The task = Extract every line from the rows below that contains the string "Only". Letter case counts.

Data under study =
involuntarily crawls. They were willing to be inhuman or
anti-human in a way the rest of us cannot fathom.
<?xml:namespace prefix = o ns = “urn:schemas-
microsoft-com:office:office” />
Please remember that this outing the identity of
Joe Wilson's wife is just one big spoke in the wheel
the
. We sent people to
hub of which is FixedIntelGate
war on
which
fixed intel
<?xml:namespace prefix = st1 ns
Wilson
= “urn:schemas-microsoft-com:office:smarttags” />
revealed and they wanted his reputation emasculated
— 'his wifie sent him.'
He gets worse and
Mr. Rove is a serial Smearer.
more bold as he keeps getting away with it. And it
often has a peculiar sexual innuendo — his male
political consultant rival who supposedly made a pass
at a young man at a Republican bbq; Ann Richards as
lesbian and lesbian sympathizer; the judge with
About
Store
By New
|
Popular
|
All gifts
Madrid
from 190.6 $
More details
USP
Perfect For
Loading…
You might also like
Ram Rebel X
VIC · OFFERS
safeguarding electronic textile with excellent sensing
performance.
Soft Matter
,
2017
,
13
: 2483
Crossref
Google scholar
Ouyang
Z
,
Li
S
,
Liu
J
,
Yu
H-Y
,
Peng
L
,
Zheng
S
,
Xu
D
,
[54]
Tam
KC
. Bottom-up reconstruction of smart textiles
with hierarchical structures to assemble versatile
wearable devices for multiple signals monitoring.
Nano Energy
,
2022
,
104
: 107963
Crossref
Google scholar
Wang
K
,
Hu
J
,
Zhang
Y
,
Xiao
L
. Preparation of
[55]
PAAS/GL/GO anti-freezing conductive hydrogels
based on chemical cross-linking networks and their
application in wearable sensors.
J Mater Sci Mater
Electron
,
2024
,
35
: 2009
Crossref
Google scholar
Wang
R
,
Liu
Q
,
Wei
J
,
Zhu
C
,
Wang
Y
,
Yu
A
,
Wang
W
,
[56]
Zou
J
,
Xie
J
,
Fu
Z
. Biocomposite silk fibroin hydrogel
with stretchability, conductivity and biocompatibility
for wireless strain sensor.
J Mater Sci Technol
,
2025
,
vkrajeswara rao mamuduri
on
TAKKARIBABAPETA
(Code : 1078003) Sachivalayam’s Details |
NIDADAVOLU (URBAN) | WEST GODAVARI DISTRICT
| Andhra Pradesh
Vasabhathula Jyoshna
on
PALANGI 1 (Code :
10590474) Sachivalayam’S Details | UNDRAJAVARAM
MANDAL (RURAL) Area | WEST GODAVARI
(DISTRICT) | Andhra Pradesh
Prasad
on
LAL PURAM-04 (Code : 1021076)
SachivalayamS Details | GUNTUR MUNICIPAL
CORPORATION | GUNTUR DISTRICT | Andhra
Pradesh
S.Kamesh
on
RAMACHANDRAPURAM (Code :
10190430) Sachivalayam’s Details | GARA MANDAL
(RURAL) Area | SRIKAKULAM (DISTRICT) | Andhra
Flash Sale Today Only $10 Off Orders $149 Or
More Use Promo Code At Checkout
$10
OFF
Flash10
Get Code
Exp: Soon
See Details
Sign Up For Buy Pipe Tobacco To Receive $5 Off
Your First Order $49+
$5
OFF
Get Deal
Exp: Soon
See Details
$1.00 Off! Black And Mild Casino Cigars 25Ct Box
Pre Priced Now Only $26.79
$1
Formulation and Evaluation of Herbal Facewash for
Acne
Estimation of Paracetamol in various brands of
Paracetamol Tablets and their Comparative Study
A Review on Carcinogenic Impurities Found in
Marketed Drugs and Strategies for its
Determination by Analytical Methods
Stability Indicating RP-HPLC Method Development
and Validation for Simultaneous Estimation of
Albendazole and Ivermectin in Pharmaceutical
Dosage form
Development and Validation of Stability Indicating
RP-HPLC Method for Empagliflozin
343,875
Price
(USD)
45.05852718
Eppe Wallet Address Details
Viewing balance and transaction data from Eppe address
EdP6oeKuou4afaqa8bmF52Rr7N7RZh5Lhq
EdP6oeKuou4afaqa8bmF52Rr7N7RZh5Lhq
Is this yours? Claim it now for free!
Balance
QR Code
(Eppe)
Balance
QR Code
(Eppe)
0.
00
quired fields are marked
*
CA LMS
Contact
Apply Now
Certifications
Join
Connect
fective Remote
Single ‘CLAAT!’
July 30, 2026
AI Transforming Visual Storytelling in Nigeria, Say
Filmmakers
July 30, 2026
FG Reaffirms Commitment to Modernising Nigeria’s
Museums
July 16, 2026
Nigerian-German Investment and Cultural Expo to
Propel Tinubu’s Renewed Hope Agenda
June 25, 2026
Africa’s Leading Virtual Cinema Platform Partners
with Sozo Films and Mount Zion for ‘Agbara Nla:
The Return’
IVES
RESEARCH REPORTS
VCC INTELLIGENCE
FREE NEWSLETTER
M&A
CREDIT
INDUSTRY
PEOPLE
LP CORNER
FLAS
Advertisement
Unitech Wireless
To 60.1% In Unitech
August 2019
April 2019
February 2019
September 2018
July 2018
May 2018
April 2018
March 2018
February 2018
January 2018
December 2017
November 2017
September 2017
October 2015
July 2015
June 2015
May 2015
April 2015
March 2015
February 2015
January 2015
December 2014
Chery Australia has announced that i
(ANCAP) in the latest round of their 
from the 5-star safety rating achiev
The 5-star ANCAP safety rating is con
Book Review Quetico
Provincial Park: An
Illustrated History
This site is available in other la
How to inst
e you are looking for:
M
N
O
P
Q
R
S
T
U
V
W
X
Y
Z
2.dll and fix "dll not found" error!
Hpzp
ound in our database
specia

Result below =
Flash Sale Today Only $10 Off Orders $149 Or
Pre Priced Now Only $26.79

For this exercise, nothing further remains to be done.